- _What to work on_
Return each line of the data that contains the word "muerto".

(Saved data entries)
== Segment start ==

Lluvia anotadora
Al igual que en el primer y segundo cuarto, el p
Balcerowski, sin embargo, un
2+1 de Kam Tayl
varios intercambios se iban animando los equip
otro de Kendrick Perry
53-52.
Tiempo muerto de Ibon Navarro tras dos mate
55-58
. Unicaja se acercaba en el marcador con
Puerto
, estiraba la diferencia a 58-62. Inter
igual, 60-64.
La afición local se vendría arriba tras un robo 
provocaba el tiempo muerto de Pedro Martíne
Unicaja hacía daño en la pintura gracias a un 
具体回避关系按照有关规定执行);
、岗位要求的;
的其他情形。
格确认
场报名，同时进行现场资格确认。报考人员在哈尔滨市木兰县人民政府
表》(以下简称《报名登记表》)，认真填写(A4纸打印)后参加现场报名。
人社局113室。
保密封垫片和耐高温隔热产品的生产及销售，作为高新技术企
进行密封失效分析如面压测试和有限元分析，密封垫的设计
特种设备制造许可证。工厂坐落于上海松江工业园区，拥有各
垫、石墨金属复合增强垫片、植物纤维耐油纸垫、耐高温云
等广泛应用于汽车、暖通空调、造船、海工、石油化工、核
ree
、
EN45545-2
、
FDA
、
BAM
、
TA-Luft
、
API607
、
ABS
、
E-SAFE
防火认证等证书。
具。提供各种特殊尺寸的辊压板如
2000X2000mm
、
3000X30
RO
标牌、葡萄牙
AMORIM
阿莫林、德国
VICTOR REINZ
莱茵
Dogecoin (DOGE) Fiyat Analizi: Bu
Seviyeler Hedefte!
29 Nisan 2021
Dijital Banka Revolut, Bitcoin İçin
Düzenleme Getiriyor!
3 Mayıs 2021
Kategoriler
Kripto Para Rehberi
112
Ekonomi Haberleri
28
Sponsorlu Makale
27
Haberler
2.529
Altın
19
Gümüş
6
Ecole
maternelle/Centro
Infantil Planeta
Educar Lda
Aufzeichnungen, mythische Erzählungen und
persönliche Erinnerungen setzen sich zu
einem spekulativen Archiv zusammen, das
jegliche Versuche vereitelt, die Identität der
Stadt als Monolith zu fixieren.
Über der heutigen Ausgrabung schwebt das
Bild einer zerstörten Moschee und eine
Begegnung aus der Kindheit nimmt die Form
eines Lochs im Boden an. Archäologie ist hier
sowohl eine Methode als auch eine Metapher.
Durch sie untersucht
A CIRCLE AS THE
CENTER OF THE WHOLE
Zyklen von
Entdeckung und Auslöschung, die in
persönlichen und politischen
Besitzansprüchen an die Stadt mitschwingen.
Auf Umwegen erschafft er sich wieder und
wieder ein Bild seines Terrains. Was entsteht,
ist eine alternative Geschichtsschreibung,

== Segment end ==

- _Expected answer_
Tiempo muerto de Ibon Navarro tras dos mate
provocaba el tiempo muerto de Pedro Martíne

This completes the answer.